How are Payday Loans Regulated?
Payday loans are very dangerous because people tend to get stuck in a cycle of having to take out a whole series of loans. Given this danger and the exploitative nature of payday loans you would think that there would be strict regulations about how they operate. In truth the regulations vary dramatically from one place to another. The bottom line is that you really shouldn’t expect any kind of regulation to protect you from these companies.
In almost all cases payday loan companies are regulated by the state government. The result is that the rules can vary dramatically. There are some states that don’t allow payday loan companies to operate at all and others that allow them to operate with almost no regulation at all. The two extremes are both problems, there is clearly a need for payday loan companies so banning them altogether is not really a good idea. On the other hand most of these companies are exploiting borrowers so there needs to be some sort of regulation.
In most cases the rules that do apply are in regards to the interest rates. There is usually a cap on the amount of interest that they can charge. Usually this isn’t limited to just the payday loan companies; it usually applies to all lenders. While this is helpful to borrowers most payday loan companies have found a way around this. Most of the cost of a payday loan is in the form of fees, usually a fee for cashing the check that you have to leave them. This amount is usually not regulated so they can charge whatever they like for this service.
The other area that is usually regulated is the amount that you can borrow. In most cases you will be limited to borrowing no more than half of your net pay on your next check. This is to ensure that you aren’t borrowing more than you can possibly pay back. Again the protection that this provides is very limited. What usually ends up happening is that you keep rolling over your loans. You just end up taking one loan after another since losing half of your next paycheck makes it almost inevitable that you will have to borrow more money.

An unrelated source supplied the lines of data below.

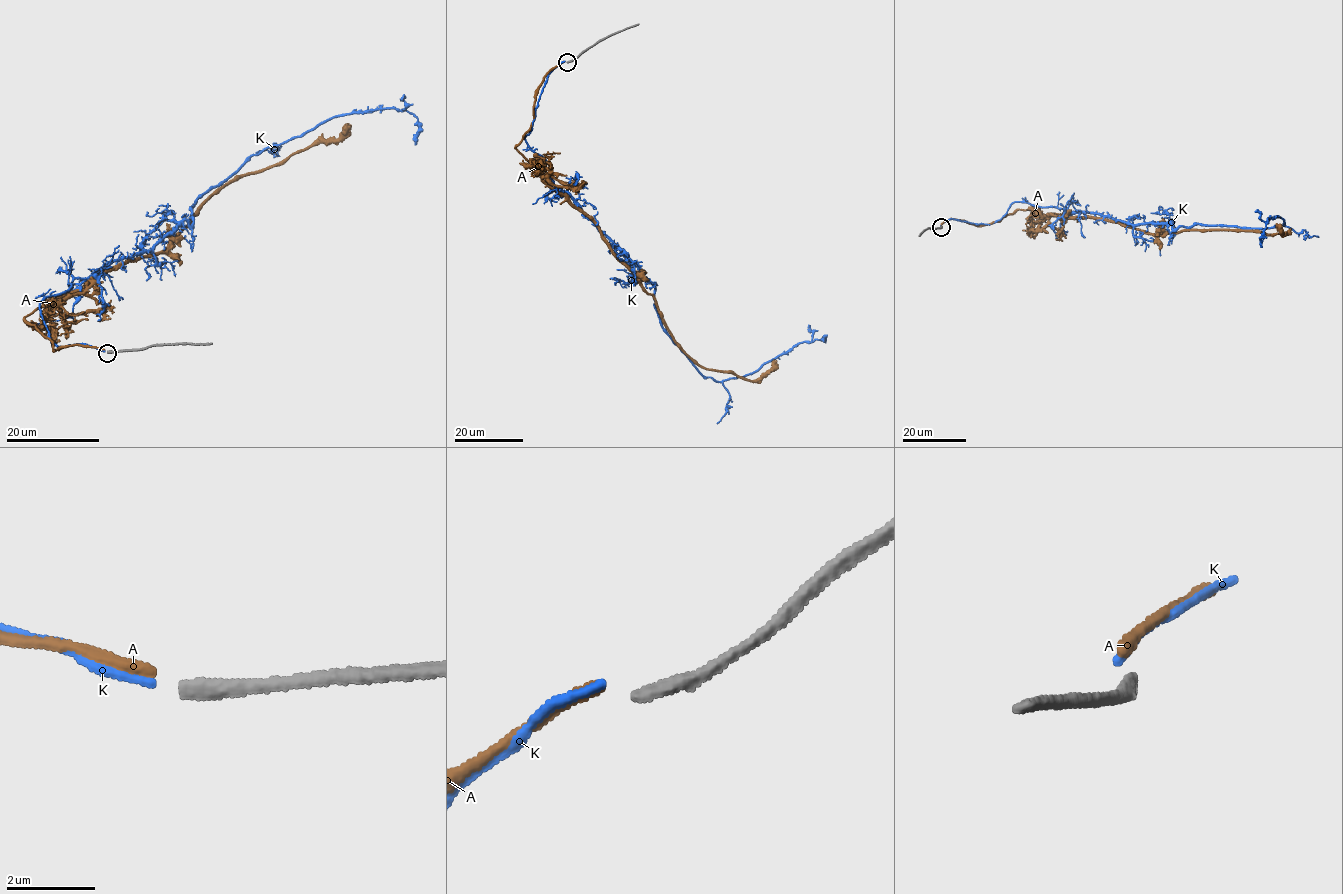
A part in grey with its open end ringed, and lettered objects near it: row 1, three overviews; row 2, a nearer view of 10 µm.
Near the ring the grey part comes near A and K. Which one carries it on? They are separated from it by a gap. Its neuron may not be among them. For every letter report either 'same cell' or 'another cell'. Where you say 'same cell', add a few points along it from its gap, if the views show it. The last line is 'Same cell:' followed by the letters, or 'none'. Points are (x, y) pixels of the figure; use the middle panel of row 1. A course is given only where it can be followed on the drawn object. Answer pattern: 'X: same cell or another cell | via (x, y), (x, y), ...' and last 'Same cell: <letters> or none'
A: another cell
K: another cell
Same cell: none

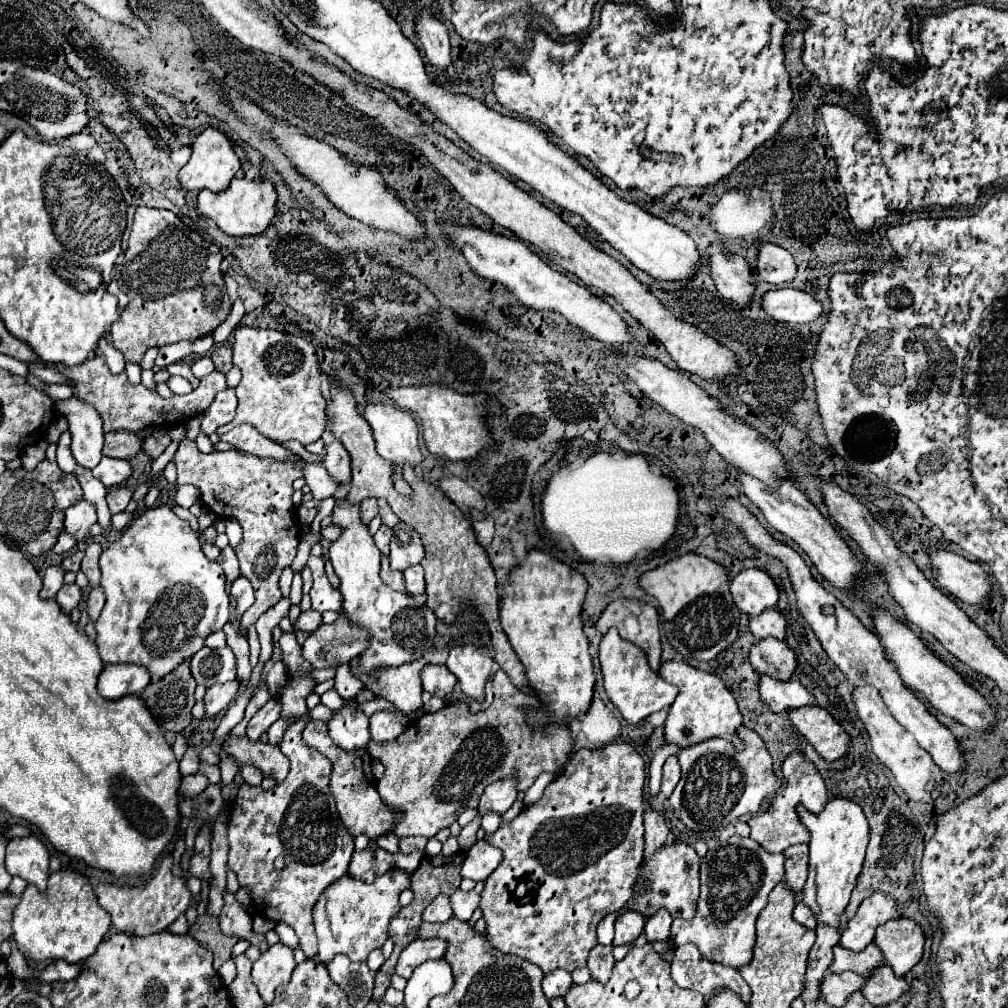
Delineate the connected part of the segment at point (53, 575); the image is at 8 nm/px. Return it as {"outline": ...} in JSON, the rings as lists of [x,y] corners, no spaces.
{"outline":[[[60,565],[48,567],[44,577],[42,577],[44,585],[42,585],[42,591],[40,591],[40,599],[54,599],[58,589],[64,585],[62,579],[64,579],[64,569]]]}

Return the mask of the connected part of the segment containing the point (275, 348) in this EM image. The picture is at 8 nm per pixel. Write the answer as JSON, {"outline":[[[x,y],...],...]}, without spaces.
{"outline":[[[240,325],[234,331],[232,361],[242,371],[242,381],[236,387],[240,403],[232,423],[248,423],[276,443],[298,441],[306,447],[320,439],[326,429],[326,399],[320,389],[318,355],[308,339]]]}

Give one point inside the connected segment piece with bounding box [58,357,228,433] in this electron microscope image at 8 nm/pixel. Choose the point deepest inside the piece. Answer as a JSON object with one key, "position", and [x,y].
{"position":[122,406]}

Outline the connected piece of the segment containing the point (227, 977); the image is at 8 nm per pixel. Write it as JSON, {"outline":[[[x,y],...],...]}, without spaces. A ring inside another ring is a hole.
{"outline":[[[228,959],[220,969],[218,969],[218,975],[222,977],[222,981],[228,985],[228,983],[232,983],[232,979],[236,977],[236,965],[234,965],[234,961],[232,959]]]}

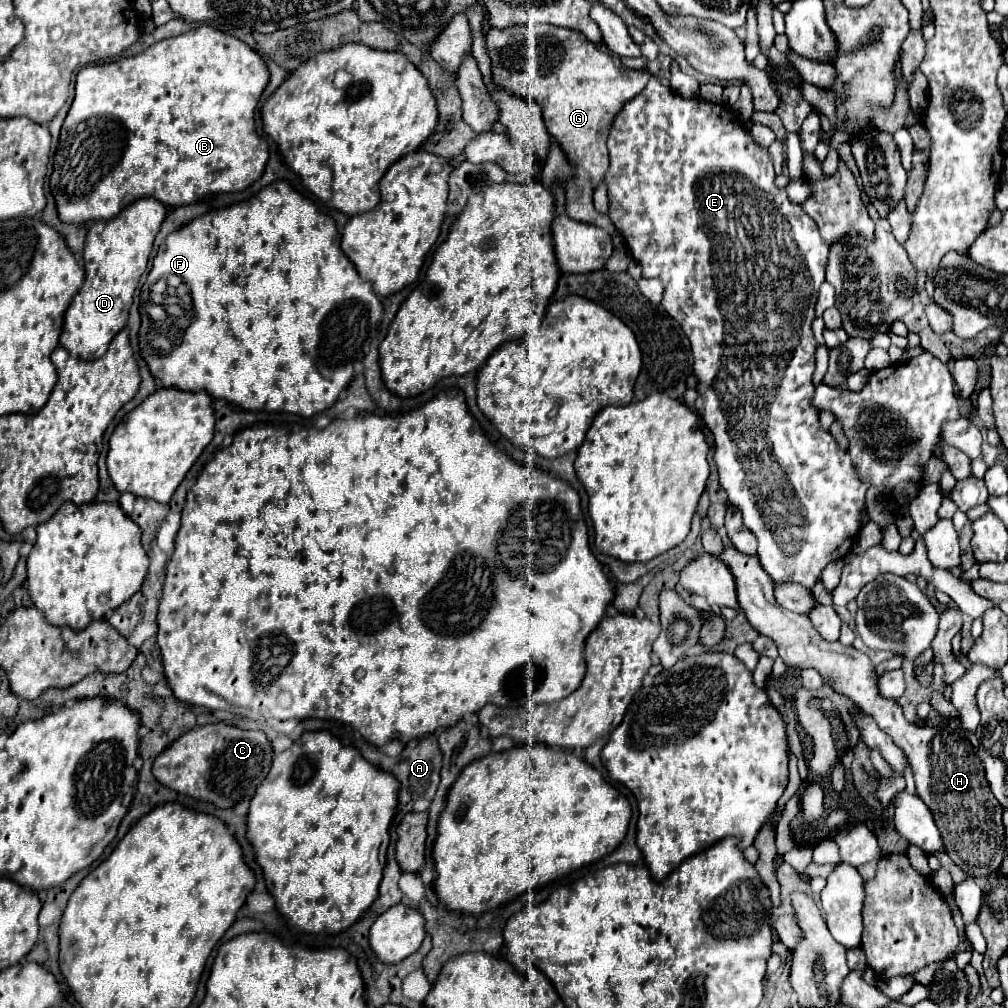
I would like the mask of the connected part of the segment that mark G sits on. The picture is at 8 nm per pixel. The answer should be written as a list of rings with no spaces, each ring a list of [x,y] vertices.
[[[530,24],[530,28],[516,26],[516,30],[492,28],[486,34],[486,46],[492,58],[492,76],[496,84],[500,84],[504,90],[512,94],[520,94],[522,98],[542,108],[542,118],[550,136],[554,136],[554,140],[564,148],[568,160],[576,168],[576,176],[566,184],[568,216],[588,224],[592,224],[590,218],[600,220],[600,214],[592,210],[592,194],[604,182],[608,170],[606,138],[610,134],[610,122],[614,122],[614,114],[618,114],[618,110],[622,110],[622,106],[630,102],[630,98],[638,96],[642,88],[646,88],[646,82],[650,82],[650,78],[654,76],[648,74],[646,70],[624,68],[620,56],[616,56],[610,48],[606,48],[606,44],[590,42],[584,38],[584,34],[578,34],[568,28],[558,28],[552,24]]]

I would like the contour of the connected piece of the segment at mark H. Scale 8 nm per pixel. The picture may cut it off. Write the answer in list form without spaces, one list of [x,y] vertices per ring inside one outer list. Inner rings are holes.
[[[724,548],[724,552],[720,554],[720,560],[732,570],[734,574],[734,580],[736,580],[736,588],[738,588],[738,604],[740,608],[744,610],[748,622],[764,636],[772,638],[774,644],[778,646],[778,654],[780,658],[784,660],[786,666],[790,668],[798,668],[798,670],[804,670],[804,668],[814,668],[820,672],[820,676],[824,678],[824,682],[834,690],[834,692],[840,692],[840,694],[846,694],[850,696],[860,712],[864,716],[870,716],[880,730],[884,730],[896,746],[900,746],[908,760],[910,760],[910,766],[912,766],[912,772],[914,772],[914,780],[916,780],[916,792],[918,796],[926,802],[926,806],[930,808],[932,816],[934,816],[934,822],[942,834],[942,840],[944,840],[944,848],[946,848],[946,854],[954,860],[956,866],[960,866],[966,874],[970,874],[972,878],[988,878],[988,876],[994,876],[998,872],[998,868],[1002,866],[1002,860],[1004,860],[1004,826],[1002,826],[1002,806],[1000,802],[994,798],[988,782],[986,782],[986,776],[984,776],[984,766],[982,762],[978,760],[976,756],[976,750],[974,746],[970,744],[970,740],[966,738],[964,730],[958,726],[958,724],[944,724],[944,726],[936,726],[936,728],[930,728],[930,726],[916,726],[916,724],[910,724],[904,714],[902,714],[902,706],[896,702],[896,700],[890,700],[890,698],[882,698],[878,694],[878,674],[874,672],[874,666],[870,662],[870,658],[862,652],[858,652],[854,646],[842,646],[838,642],[824,642],[818,632],[812,628],[808,616],[802,616],[802,614],[794,614],[782,606],[778,606],[776,598],[774,598],[774,582],[772,578],[762,570],[760,562],[758,562],[758,556],[744,556],[742,552],[738,552],[736,548]]]

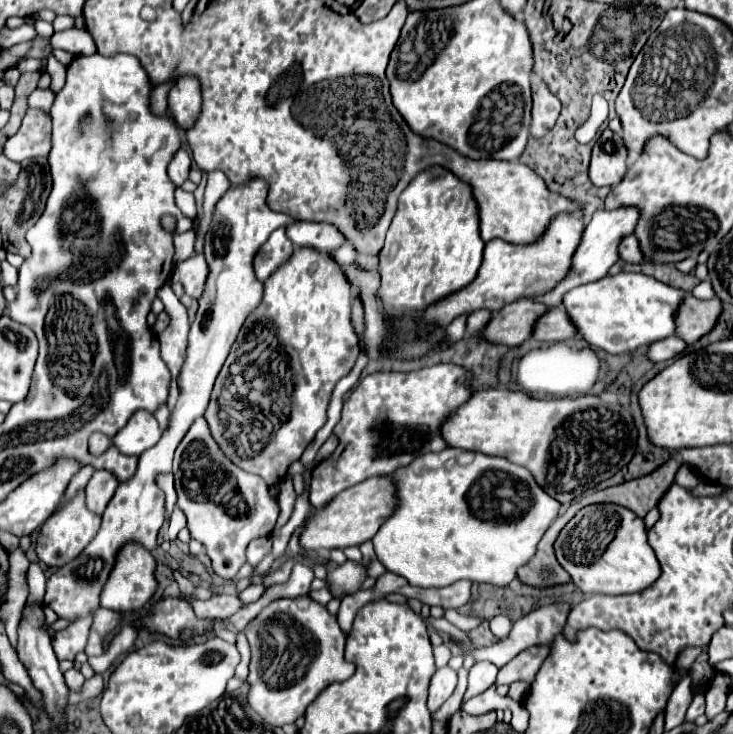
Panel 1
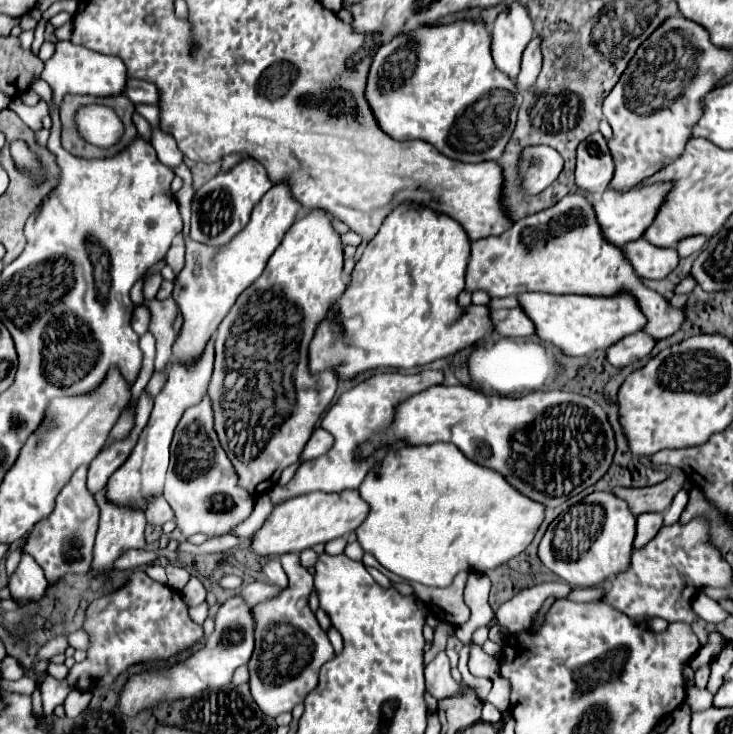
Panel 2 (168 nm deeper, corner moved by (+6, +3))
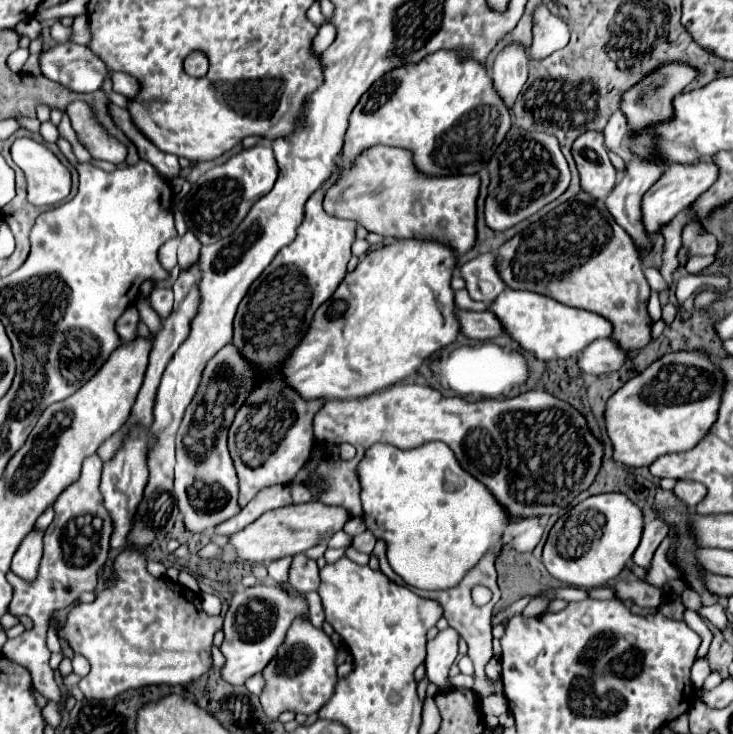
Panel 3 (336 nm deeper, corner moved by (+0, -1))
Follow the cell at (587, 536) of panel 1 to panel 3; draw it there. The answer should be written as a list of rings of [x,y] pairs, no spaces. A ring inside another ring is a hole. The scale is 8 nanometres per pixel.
[[[597,494],[555,522],[543,548],[543,564],[553,578],[567,586],[583,590],[599,588],[619,576],[639,546],[641,532],[643,512],[625,494]]]

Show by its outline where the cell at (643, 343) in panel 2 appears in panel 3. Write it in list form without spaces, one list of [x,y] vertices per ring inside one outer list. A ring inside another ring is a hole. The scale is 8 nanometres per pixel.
[[[595,340],[579,356],[579,368],[587,374],[609,374],[629,360],[629,350],[621,350],[615,340]]]

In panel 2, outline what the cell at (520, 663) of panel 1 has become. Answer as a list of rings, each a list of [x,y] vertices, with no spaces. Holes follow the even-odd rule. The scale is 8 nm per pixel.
[[[445,650],[437,652],[433,662],[427,664],[427,668],[425,668],[425,682],[427,682],[427,692],[431,696],[435,696],[437,700],[441,700],[445,696],[451,696],[453,692],[461,690],[461,684],[451,678],[449,658],[447,658]]]

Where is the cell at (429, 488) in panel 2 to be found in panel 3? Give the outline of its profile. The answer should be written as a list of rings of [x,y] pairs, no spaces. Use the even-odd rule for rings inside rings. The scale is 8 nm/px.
[[[427,442],[413,450],[399,450],[389,444],[375,444],[367,450],[359,464],[363,520],[369,532],[377,540],[387,544],[387,560],[391,568],[409,584],[421,590],[447,590],[455,588],[459,580],[471,570],[489,550],[501,554],[501,550],[531,552],[541,536],[543,526],[537,516],[513,518],[501,504],[487,492],[485,484],[479,484],[475,476],[461,468],[451,448],[443,442]]]

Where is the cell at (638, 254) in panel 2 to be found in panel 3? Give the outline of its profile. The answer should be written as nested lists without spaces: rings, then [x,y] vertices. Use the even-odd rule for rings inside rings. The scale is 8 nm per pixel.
[[[647,266],[647,268],[645,268],[645,278],[647,278],[647,282],[649,282],[651,290],[657,290],[657,292],[661,292],[663,288],[667,288],[665,280],[661,278],[661,274],[659,274],[659,270],[657,270],[655,266]]]

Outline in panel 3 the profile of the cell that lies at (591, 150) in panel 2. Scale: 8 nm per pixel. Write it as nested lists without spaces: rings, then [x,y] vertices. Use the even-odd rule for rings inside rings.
[[[585,132],[573,142],[573,158],[581,176],[581,190],[603,200],[615,186],[615,168],[603,146],[601,132]]]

One area where a lot of states are starting to apply more regulation is in requiring payday loan companies to be more forthcoming about the total cost of the loan. In the past the ads would talk about the interest and then include a little note about fees without ever explaining what these are. The result was that most people had no idea how much a payday loan was costing them. Many states now require that the payday loan companies clearly display the total amount that the loan will cost in their ads. This makes it more obvious just how much these loans cost.